Ryanair to restructure after posting €20m loss
Europe's largest low-cost airline, hit by lower fares, will set up four separate subsidiaries, each with its own CEO and management
Ryanair reported on Monday a €20 million (Dh84.1m) loss in the third quarter on weaker fares, which it expects to continue throughout the year.
Low fares had led the company two weeks ago to cut its full-year profit forecast for the second time in three months.
Ryanair expects its profit for the year to March to fall by up to 31 per cent due to a mix of summer strikes, higher oil prices and short-haul overcapacity in Europe, again warning on Monday that it could not rule out a further downgrade.
Europe's largest low-cost airline, which makes most of its profit in the summer, said it expected the continued short-haul overcapacity to lead to a weaker – not stronger – fare environment.
"We do not share the recent optimistic outlook of some competitors that Summer 2019 airfares will rise," the Irish airline said.
"In the absence of further EU airline failures, and because of the recent fall in oil prices [which allows loss-making unhedged competitors to survive longer], we expect excess short haul capacity to continue through 2019."
Ryanair said in its profit warning last month that its fares in the second half of its financial year were set to fall by 7 per cent, rather than the 2 per cent previously estimated, reported Reuters. In the third quarter, strong traffic growth of 8 per cent was offset by a 6 per cent decline in average fares while a 26 per cent increase in ancillary revenues to €557m was offset by higher fuel and staff costs.
Also on Monday, Ryanair unveiled plans for an overhaul to create four subsidiaries.
Mirroring a set-up by British Airways and Iberia owner IAG, Ryanair said it planned to have four distinct operations, each with its own chief executive, reported Agence-France Presse. Chief executive Michael O'Leary will head up the overall group, Ryanair said.
Under him will be Ryanair DAC overseeing the Irish operations and there will be also Ryanair UK, Laudamotion for its Austrian business and Ryanair Sun, or the Polish unit.

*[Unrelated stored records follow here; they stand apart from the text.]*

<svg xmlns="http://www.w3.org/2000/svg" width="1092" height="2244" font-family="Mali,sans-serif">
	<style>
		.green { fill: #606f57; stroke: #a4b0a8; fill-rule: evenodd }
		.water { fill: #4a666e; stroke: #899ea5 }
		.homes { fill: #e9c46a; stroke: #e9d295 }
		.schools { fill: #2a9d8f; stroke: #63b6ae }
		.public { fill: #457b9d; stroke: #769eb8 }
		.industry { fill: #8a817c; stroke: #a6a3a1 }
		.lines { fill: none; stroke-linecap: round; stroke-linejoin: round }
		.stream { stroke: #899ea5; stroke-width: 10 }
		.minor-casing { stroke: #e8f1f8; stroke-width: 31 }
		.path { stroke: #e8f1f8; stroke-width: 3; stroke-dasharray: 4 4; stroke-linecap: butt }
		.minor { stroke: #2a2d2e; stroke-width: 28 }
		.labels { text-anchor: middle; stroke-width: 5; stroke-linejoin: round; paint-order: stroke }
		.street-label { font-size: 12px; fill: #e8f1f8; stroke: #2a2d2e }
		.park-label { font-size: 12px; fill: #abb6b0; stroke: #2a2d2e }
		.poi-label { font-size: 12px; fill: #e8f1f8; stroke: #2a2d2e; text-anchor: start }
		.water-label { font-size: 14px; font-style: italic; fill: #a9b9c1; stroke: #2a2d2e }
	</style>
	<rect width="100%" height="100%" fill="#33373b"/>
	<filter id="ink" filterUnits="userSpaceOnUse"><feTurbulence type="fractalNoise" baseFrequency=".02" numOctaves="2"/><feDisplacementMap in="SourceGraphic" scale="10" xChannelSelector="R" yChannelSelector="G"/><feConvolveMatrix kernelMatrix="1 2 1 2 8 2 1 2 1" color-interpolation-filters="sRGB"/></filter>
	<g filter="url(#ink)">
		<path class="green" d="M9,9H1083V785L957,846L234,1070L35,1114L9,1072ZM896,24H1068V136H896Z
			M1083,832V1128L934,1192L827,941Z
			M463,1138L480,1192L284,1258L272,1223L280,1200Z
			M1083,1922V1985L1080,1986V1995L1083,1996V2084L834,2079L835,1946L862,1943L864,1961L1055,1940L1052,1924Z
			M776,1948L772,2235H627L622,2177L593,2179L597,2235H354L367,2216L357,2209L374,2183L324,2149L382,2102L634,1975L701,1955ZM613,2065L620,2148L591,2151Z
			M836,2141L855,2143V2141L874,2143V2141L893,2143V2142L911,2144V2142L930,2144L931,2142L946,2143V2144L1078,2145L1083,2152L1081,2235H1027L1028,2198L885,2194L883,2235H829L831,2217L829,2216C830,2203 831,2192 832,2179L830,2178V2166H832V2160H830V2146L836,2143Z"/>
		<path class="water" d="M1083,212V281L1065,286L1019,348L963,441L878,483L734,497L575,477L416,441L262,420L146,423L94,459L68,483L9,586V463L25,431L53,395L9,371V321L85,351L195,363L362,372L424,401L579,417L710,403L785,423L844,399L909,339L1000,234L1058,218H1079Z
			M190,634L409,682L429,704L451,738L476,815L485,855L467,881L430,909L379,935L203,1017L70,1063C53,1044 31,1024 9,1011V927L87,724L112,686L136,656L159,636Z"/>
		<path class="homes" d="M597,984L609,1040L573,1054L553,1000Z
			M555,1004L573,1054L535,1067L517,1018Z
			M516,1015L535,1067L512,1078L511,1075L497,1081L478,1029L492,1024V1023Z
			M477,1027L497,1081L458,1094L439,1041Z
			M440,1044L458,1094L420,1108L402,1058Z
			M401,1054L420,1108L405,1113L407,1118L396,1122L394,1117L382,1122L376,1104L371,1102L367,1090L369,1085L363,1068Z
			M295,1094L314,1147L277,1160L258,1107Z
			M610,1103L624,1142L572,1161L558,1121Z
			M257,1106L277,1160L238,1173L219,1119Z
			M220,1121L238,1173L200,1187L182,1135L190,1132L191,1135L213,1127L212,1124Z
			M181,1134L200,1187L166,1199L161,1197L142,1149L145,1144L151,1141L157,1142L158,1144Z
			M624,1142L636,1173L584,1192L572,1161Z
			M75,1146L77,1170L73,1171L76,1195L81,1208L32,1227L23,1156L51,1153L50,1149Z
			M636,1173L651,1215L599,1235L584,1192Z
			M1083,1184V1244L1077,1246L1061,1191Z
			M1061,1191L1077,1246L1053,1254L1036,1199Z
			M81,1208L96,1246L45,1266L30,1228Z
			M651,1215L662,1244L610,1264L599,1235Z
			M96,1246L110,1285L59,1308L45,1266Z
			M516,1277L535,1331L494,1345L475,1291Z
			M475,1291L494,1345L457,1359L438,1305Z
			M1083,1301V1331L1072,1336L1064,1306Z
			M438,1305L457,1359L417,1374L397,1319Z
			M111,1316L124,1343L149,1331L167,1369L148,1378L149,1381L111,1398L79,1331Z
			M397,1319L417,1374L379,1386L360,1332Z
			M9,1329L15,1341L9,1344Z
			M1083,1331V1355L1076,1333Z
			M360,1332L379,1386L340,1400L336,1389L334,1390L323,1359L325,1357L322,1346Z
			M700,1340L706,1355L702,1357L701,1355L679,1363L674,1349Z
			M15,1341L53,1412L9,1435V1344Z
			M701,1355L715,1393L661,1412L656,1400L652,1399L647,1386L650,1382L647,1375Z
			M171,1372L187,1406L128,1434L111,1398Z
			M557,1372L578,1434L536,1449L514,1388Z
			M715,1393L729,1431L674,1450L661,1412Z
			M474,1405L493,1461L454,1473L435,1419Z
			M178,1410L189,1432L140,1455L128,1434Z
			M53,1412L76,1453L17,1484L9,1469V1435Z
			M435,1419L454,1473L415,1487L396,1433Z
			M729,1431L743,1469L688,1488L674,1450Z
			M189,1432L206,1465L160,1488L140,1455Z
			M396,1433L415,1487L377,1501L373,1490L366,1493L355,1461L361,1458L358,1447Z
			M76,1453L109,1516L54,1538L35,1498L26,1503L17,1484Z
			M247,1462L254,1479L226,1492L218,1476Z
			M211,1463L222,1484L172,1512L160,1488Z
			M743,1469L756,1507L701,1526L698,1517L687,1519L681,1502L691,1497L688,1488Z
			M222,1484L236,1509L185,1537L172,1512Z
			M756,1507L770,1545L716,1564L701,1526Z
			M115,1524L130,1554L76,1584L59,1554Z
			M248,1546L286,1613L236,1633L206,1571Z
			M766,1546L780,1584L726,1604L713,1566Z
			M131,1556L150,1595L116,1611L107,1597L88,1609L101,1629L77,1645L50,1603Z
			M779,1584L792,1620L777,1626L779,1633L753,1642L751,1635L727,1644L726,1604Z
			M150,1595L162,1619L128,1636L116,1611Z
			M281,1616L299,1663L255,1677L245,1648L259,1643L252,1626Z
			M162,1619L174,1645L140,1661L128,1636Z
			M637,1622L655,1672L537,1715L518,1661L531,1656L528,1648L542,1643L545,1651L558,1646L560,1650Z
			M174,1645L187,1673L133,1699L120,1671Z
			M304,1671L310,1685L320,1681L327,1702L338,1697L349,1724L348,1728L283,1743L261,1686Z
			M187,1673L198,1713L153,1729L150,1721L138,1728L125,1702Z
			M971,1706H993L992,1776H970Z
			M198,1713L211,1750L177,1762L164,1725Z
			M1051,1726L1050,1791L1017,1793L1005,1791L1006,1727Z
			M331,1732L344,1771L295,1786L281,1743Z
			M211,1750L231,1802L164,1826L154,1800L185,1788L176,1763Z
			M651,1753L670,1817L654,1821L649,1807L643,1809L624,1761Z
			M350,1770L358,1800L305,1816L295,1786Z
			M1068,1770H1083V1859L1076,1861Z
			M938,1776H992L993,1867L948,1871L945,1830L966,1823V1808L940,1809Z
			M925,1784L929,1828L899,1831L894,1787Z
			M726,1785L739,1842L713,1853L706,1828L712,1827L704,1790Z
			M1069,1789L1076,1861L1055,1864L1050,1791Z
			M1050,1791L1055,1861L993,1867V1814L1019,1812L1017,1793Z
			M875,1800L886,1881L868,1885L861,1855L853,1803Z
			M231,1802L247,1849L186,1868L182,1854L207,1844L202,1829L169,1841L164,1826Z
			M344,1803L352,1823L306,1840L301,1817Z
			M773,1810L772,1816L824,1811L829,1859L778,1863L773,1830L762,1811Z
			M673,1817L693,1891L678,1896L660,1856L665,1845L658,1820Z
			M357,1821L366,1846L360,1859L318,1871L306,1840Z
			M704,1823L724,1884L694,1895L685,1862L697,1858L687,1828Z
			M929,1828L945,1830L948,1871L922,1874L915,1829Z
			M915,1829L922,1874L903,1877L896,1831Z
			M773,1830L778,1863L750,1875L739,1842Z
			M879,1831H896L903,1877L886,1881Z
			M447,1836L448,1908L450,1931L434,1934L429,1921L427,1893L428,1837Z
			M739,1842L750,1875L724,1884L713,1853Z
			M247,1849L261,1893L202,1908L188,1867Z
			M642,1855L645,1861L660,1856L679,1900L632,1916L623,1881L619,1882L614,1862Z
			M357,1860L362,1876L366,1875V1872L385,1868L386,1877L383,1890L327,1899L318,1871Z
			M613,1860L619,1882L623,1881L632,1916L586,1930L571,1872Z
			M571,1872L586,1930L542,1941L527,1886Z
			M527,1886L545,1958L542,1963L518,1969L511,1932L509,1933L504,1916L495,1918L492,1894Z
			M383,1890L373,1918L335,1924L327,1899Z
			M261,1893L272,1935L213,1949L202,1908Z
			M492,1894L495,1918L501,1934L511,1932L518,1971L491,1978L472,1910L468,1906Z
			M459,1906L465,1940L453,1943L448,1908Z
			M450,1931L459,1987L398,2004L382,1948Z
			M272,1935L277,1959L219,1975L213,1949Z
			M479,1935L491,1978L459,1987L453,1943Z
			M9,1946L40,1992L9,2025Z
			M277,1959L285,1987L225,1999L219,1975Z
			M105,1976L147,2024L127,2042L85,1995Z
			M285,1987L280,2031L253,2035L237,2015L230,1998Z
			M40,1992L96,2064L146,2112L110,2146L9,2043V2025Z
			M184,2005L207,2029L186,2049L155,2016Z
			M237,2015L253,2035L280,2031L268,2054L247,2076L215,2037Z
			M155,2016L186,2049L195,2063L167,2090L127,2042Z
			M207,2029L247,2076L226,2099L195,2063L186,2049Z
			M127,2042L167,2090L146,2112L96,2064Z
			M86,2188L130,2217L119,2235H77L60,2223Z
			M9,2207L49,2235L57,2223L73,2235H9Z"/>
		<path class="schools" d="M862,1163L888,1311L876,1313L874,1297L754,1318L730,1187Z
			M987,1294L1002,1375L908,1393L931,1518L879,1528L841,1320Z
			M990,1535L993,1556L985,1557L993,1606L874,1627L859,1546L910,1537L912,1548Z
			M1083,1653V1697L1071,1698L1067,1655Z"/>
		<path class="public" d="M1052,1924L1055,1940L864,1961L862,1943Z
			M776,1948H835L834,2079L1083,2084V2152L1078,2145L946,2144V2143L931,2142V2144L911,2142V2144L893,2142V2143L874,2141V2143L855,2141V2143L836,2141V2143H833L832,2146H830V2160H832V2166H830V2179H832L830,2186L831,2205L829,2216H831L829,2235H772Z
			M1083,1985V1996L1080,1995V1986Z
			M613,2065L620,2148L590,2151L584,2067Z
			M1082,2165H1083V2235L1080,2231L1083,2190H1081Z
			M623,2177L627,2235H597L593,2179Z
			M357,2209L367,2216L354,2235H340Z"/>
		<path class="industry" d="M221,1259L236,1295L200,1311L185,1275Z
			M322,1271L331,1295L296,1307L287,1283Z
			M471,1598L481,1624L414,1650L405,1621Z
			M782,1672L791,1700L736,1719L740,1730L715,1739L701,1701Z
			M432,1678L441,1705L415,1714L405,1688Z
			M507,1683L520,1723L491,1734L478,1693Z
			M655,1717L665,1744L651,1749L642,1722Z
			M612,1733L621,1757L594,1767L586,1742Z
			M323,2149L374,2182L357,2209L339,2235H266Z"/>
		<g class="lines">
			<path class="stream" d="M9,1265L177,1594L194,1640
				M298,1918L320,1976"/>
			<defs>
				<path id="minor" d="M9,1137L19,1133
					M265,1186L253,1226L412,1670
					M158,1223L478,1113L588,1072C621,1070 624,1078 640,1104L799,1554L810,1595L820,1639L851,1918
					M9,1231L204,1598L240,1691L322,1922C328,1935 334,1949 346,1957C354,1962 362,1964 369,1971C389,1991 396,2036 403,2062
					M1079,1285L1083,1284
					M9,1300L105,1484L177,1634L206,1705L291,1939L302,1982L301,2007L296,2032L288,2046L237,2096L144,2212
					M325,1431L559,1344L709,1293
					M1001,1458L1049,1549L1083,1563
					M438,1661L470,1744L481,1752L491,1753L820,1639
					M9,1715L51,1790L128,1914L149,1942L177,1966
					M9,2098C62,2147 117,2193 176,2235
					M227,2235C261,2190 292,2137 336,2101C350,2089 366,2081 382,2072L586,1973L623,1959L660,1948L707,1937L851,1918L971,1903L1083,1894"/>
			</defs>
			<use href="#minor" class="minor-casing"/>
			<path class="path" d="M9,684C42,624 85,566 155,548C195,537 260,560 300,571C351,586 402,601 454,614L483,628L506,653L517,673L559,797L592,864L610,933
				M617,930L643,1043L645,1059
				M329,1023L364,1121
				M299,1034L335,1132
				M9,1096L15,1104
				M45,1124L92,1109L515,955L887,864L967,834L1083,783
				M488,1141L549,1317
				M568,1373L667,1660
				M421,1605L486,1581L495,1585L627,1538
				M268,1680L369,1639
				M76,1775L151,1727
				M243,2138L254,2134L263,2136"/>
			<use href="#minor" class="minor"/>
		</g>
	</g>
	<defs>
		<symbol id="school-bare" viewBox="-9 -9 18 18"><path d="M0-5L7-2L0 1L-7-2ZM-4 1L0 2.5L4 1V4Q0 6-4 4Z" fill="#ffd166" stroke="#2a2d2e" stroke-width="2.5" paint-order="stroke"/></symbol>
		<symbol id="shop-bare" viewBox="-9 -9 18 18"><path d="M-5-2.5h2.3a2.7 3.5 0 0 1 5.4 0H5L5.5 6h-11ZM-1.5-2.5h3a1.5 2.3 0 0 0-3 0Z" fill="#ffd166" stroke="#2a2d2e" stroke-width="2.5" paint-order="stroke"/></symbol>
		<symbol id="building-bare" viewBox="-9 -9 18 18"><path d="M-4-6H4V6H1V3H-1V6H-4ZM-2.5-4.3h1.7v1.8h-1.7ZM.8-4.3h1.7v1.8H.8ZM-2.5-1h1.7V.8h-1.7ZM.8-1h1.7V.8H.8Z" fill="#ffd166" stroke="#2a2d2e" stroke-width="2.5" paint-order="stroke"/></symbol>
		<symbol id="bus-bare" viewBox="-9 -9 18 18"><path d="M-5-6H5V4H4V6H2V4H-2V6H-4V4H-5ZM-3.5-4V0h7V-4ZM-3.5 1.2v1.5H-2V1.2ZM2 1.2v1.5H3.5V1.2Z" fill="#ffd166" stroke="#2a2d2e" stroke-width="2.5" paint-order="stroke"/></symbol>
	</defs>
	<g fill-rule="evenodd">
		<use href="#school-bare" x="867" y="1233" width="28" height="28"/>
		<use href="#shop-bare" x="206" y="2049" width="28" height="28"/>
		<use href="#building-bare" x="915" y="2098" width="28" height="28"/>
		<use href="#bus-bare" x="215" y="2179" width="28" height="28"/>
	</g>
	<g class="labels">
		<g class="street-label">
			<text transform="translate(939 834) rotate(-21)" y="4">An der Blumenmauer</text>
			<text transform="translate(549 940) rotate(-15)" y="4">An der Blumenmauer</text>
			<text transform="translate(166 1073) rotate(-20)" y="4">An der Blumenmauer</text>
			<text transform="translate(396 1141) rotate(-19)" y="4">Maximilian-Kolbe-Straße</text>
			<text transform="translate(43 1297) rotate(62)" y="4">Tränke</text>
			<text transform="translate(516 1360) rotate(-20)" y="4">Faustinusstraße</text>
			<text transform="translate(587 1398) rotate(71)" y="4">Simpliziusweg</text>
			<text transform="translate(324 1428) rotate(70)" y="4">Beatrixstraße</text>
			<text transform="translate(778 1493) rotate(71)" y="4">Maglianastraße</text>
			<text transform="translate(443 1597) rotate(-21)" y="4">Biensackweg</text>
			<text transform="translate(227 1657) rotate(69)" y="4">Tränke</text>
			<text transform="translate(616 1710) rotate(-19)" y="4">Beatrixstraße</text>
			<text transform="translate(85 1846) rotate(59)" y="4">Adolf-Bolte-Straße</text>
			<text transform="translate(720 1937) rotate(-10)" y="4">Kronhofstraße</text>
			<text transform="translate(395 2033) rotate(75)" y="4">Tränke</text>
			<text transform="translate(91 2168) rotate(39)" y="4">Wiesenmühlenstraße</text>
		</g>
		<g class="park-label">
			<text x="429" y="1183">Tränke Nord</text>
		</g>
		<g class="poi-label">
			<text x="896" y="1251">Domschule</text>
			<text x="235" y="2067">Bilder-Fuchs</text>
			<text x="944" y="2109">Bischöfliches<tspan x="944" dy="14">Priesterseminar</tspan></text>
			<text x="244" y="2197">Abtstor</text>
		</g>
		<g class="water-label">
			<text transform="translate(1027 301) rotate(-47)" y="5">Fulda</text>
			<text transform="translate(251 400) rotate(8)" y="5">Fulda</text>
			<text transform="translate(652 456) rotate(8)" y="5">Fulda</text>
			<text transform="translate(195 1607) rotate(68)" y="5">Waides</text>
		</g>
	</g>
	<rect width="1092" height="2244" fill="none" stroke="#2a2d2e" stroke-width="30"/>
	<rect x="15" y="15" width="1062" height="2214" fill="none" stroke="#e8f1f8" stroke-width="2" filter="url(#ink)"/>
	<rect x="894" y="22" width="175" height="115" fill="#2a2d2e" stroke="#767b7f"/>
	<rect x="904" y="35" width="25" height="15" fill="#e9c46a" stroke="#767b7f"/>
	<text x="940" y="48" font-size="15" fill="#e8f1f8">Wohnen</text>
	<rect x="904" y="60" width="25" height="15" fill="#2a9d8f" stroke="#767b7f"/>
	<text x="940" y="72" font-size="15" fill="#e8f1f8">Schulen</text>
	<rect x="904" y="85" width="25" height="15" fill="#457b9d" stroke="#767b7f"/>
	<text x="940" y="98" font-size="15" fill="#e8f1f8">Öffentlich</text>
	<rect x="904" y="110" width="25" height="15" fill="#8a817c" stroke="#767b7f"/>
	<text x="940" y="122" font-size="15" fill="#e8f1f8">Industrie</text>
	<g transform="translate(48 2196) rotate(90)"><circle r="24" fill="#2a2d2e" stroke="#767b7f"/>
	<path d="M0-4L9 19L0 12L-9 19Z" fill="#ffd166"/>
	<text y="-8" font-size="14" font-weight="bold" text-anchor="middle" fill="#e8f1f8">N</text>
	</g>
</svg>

"Having agreed this group strategy as the best way to grow Ryanair, Sun, Lauda and other possible airline brands, Michael O'Leary has agreed a new five-year contract as group CEO," the carrier said.
The airline added: "Over the next 12 months Ryanair Holdings will move to a group structure not dissimilar to that of IAG.
"A small senior management team will oversee the development of four airline subsidiaries ... [focusing] upon efficient capital allocation, cost reductions, aircraft acquisitions and small scale M&A opportunities," the company said
Chairman David Bonderman, a controversial figure who has occupied the position since 1996, will also stand down next year, according to Ryanair. The change will remove the biggest focus of opposition to the discount giant’s current leadership team, Bloomberg said. Mr Bonderman will be replaced by Stan McCarthy, who will take up the position of deputy chair in April of this year.
Ryanair also reiterated its concerns over Brexit.
"The risk of a 'no-deal' Brexit remains worryingly high. While we hope that common sense will prevail, and lead to either a delay in Brexit, or agreement on the 21 month transition deal currently on the table, we have taken all necessary steps to protect Ryanair's business in a no-deal environment."
Britain accounts for about one-quarter of revenues at Ryanair, causing the airline to warn frequently about potential fallout from the UK's rocky path to exiting the European Union.